The approach has found success in such places as Center City’s Delaware River waterfront, where Spruce Street Harbor Park has been a harbinger for the planned redevelopment of waterfront tracts to the north and south to accommodate residential towers and mid-rises.
And in University City, the Porch at 30th Street Station had become a popular hangout for the area’s growing population of workers and residents long before Brandywine Realty Trust announced plans for its nearby Schuylkill Yards high-rise district encompassing offices, dwellings, shops, and hotel rooms.
But such tactics might not work for out-of-the-way locations such as the Navy Yard, because most cities have so many more convenient places to sip a coffee or nurse a beer, said Molly Casey, chief curator at Nine Dot Arts, a Denver-based consultancy that pairs developers with artists.
It’s far harder to find, say, a giant packing-tape chrysalis to climb into without making a special trek.
“People realize the power that art has as an attraction,” she said. “You’re getting a completely new experience you can’t get anywhere else.”

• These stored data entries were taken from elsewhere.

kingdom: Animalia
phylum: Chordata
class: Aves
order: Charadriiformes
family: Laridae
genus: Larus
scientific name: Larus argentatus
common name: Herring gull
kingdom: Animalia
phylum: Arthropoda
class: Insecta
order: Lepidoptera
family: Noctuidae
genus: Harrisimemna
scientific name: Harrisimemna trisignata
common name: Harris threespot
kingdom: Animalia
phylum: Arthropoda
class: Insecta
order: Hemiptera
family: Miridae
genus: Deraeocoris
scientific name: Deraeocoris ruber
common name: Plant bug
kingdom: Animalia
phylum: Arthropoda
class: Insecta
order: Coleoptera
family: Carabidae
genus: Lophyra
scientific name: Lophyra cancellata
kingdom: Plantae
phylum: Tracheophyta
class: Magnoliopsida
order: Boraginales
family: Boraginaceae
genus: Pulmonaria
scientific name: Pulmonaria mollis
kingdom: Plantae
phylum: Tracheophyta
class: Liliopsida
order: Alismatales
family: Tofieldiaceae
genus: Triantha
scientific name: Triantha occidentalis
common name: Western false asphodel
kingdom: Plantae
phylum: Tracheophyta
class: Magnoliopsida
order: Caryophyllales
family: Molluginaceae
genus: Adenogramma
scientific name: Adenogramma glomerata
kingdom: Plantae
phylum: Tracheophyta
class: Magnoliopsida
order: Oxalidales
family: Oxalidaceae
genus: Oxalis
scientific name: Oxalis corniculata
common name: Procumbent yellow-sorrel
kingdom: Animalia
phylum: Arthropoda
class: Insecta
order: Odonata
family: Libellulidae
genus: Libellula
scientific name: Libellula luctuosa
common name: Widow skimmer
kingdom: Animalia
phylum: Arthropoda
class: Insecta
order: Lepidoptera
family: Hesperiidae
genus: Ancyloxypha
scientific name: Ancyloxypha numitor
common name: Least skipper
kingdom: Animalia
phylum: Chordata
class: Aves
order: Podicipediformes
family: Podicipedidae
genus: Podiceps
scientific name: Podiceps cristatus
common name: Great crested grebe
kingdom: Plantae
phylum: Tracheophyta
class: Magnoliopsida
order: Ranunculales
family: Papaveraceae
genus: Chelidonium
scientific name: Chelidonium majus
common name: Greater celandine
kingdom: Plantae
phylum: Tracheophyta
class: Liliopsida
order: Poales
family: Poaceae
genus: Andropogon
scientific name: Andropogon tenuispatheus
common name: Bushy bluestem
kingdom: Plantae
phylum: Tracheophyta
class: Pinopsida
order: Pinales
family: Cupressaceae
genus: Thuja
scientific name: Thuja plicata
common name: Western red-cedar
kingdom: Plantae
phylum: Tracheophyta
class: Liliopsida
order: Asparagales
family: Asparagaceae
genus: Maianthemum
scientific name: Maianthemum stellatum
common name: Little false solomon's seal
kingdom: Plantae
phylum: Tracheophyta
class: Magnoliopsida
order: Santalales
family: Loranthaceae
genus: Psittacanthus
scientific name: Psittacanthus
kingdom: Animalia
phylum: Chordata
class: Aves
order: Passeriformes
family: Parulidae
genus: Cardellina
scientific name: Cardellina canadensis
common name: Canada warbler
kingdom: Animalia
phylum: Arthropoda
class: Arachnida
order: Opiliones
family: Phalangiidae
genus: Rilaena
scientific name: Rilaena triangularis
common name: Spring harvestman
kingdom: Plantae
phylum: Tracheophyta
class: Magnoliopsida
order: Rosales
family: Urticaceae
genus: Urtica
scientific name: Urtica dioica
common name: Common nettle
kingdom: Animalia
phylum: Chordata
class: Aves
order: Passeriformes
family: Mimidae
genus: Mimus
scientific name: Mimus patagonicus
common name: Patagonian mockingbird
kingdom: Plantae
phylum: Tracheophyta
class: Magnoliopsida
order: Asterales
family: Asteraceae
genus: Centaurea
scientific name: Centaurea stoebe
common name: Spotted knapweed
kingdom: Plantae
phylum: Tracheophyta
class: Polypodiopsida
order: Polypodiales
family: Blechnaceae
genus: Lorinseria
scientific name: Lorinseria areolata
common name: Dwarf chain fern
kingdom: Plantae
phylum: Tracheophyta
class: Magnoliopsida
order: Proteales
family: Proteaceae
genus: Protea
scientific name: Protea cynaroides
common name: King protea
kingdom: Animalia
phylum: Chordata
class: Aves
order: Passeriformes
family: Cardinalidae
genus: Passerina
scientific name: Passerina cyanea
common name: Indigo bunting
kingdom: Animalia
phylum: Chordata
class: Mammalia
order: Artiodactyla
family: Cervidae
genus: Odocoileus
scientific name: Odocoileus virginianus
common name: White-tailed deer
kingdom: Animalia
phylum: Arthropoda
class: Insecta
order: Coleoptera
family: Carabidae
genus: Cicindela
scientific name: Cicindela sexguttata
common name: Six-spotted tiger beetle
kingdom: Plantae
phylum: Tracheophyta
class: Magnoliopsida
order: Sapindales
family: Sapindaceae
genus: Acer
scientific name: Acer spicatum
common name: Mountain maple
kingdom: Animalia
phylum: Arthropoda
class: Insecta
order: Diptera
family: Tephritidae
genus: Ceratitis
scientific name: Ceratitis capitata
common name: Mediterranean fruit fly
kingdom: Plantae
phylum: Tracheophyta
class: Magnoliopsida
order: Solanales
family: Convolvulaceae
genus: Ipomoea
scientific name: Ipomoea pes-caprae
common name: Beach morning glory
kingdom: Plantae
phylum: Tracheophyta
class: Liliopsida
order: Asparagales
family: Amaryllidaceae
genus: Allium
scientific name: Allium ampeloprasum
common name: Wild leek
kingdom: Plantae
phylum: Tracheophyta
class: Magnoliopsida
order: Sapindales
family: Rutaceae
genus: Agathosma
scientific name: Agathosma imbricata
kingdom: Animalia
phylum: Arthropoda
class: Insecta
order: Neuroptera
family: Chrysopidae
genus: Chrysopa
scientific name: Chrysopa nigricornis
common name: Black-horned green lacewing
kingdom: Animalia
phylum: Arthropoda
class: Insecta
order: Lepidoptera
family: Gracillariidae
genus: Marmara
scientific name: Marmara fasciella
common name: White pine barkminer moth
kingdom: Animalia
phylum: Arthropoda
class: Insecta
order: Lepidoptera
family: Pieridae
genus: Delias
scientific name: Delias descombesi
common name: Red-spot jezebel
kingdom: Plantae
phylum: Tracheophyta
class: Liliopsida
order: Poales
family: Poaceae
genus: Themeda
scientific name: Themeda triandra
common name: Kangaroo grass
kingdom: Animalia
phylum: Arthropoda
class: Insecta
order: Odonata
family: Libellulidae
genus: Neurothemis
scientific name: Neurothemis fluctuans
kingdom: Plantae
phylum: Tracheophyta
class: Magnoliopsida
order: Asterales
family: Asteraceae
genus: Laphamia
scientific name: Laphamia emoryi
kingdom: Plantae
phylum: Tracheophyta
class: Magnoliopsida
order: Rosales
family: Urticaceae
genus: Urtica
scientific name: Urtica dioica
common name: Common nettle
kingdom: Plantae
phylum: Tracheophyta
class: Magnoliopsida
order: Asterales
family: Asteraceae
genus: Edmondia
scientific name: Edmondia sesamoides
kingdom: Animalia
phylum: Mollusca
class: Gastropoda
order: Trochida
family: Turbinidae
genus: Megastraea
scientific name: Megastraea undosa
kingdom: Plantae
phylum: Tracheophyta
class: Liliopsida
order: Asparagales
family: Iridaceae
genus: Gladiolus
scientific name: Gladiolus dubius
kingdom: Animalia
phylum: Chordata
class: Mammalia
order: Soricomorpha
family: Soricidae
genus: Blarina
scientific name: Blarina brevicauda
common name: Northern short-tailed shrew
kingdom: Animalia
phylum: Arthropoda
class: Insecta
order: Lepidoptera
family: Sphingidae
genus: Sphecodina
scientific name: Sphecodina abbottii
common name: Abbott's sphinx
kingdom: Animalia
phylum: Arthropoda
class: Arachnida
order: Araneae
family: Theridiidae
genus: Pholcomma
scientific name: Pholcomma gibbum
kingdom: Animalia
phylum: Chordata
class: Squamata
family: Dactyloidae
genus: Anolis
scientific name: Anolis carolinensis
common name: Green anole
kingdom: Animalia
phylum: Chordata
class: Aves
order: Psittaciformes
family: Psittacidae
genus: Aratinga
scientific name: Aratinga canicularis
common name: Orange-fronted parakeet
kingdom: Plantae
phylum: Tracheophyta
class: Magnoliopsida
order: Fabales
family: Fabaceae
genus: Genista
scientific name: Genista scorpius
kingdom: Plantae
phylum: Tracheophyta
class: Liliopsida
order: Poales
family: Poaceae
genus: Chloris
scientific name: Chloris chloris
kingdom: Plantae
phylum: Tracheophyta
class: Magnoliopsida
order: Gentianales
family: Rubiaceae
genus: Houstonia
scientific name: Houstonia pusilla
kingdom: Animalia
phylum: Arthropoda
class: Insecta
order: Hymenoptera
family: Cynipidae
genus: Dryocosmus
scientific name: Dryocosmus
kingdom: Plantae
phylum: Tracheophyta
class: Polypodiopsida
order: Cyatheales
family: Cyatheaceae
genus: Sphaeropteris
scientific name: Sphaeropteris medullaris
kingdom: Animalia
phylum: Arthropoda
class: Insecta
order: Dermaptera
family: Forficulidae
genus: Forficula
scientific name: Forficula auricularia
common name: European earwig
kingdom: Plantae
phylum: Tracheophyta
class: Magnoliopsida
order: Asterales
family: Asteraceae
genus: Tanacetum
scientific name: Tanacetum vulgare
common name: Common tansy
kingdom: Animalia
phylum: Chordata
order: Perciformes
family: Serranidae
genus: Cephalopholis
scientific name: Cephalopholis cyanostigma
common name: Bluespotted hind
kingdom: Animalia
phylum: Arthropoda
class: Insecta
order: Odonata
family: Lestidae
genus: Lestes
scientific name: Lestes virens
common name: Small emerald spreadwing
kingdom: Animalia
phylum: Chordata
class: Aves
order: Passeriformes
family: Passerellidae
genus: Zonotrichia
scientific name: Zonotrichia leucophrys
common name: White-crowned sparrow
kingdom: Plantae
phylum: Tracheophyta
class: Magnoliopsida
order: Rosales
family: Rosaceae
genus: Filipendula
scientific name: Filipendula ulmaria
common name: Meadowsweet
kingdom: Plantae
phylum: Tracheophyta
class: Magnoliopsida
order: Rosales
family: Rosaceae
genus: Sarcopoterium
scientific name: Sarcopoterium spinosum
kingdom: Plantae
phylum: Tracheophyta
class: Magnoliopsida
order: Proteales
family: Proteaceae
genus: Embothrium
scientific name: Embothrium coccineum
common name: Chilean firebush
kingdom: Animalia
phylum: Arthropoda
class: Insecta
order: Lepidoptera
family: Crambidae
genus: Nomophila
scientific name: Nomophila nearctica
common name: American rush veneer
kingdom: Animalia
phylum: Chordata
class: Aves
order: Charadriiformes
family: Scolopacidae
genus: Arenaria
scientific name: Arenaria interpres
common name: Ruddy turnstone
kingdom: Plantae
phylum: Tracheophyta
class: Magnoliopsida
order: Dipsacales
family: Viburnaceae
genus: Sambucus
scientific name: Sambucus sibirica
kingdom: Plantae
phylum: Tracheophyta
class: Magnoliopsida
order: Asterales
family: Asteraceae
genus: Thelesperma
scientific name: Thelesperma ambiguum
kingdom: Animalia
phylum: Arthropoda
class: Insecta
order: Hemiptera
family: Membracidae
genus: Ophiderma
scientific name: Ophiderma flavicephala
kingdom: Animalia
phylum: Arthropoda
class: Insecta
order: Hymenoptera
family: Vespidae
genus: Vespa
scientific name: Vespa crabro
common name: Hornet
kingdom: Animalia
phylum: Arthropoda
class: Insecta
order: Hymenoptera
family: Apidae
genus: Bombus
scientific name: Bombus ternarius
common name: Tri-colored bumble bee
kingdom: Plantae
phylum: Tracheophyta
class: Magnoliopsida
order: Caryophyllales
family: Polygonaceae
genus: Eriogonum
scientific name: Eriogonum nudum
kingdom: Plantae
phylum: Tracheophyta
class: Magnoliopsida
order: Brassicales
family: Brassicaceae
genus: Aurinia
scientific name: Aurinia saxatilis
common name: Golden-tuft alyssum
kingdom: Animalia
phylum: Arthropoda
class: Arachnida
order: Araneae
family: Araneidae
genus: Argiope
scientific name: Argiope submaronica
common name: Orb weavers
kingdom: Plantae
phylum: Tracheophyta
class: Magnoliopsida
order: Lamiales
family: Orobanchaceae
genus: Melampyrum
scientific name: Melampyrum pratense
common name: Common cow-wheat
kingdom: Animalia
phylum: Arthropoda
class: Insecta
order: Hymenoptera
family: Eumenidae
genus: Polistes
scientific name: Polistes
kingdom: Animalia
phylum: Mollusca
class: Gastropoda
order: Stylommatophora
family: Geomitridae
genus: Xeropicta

A large-scale — and very large-budget — variation of the approach can be seen at the Hudson Yards development in New York, which unveiled a 150-foot-high sculpture of interlocking geometrical stairways topped by a viewing platform as a $200 million-dollar draw for the still-under-construction office enclave on the western edge of Midtown Manhattan.
In Las Vegas, meanwhile, the Fisher Bros. real estate group is adopting a comparable strategy at its Area15 retail and entertainment complex in an industrial section of the city away from the tourist zones.
Art of the sort that will be featured in the 200,000-square-foot development — including a pattern-shifting projection-mapped skull sculpture and a Road Warrior-esque race car made of chrome bars — has been on exhibit at the office where the project is marketed to potential tenants.
Even more work will be on display in an open-air gallery outside the structure when its first sections open for event-space rentals in February as an initial stage in the project’s phased opening, said Fisher Bros. partner Winston Fisher.
The art “creates that unique vibe that’s very hard to replicate,” Fisher said. “It creates anticipation of what’s coming next.”
The Cocoon at the Philadelphia Navy Yard was commissioned on PIDC’s behalf by a team of art world denizens who call themselves Group X. It was a follow-up to last year’s sea monster sculpture, a jumble of inflatable purple octopus limbs reaching out the windows of another abandoned warehouse, which was also commissioned by Group X and drew about 60,000 visitors.
The building that houses the Cocoon was constructed as a military warehouse in 1943 and later used by an export-packing service called Atlantic Packaging Inc., according to archival records and photos.
It’s about three-quarters of a mile northwest of the Corporate Center business enclave at the core of the 1,200-acre property, which is home to such companies as pharmaceutical giant GlaxoSmithKline PLC and asset manager FS Investments.
The PIDC’s Gupta declined to share a budget for the cocoon installation, which was funded through revenue from the agency’s business of hosting events at the property.
Its creators, an art-and-design collective called Numen/For Use with principal members in Berlin, Vienna, and Zagreb, Croatia, used 21.5 miles of packing tape to build the network of translucent tunnels.
The group has designed similar installations for cities including Paris, Tokyo and Moscow. A version also had a four-month run two years ago in a Des Moines, Iowa, art museum.
“You crawl through that thing and you feel like a kid,” Gupta said. “We’re trying to reinforce the Navy Yard as a place that’s creative and magical and worthy of exploration.”